**Stored data entries:**
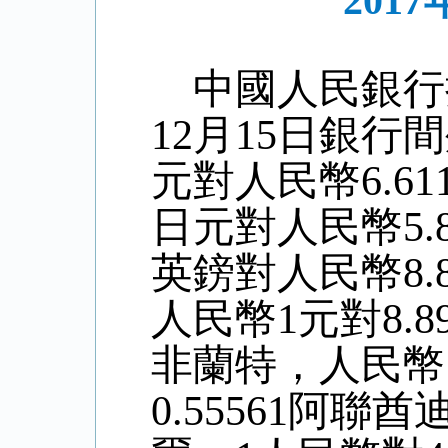
201
中國人民銀行
12
月
15
日銀行間
元對人民幣6.
61
日元對人民幣
5
.
英鎊對人民幣8
.
人民幣1元對
8.8
非蘭特，人民幣
0.55561阿聯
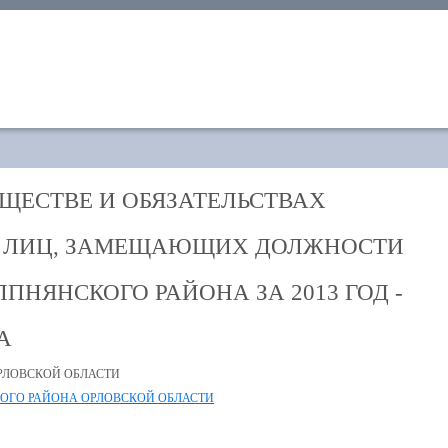
УЩЕСТВЕ И ОБЯЗАТЕЛЬСТВАХ
А ЛИЦ, ЗАМЕЩАЮЩИХ ДОЛЖНОСТИ
НЯНСКОГО РАЙОНА ЗА 2013 ГОД -
А
РЛОВСКОЙ ОБЛАСТИ
ОГО РАЙОНА ОРЛОВСКОЙ ОБЛАСТИ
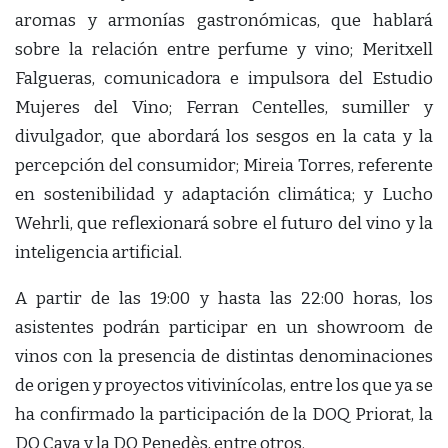
aromas y armonías gastronómicas, que hablará
sobre la relación entre perfume y vino; Meritxell
Falgueras, comunicadora e impulsora del Estudio
Mujeres del Vino; Ferran Centelles, sumiller y
divulgador, que abordará los sesgos en la cata y la
percepción del consumidor; Mireia Torres, referente
en sostenibilidad y adaptación climática; y Lucho
Wehrli, que reflexionará sobre el futuro del vino y la
inteligencia artificial.
A partir de las 19:00 y hasta las 22:00 horas, los
asistentes podrán participar en un showroom de
vinos con la presencia de distintas denominaciones
de origen y proyectos vitivinícolas, entre los que ya se
ha confirmado la participación de la DOQ Priorat, la
DO Cava y la DO Penedès, entre otros.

**INSTRUCTION:** The entries should be printed again exactly as written, leaving all pictures out.

**EXPECTED OUTPUT:**
201
中國人民銀行
12
月
15
日銀行間
元對人民幣6.
61
日元對人民幣
5
.
英鎊對人民幣8
.
人民幣1元對
8.8
非蘭特，人民幣
0.55561阿聯
УЩЕСТВЕ И ОБЯЗАТЕЛЬСТВАХ
А ЛИЦ, ЗАМЕЩАЮЩИХ ДОЛЖНОСТИ
НЯНСКОГО РАЙОНА ЗА 2013 ГОД -
А
РЛОВСКОЙ ОБЛАСТИ
ОГО РАЙОНА ОРЛОВСКОЙ ОБЛАСТИ
aromas y armonías gastronómicas, que hablará
sobre la relación entre perfume y vino; Meritxell
Falgueras, comunicadora e impulsora del Estudio
Mujeres del Vino; Ferran Centelles, sumiller y
divulgador, que abordará los sesgos en la cata y la
percepción del consumidor; Mireia Torres, referente
en sostenibilidad y adaptación climática; y Lucho
Wehrli, que reflexionará sobre el futuro del vino y la
inteligencia artificial.
A partir de las 19:00 y hasta las 22:00 horas, los
asistentes podrán participar en un showroom de
vinos con la presencia de distintas denominaciones
de origen y proyectos vitivinícolas, entre los que ya se
ha confirmado la participación de la DOQ Priorat, la
DO Cava y la DO Penedès, entre otros.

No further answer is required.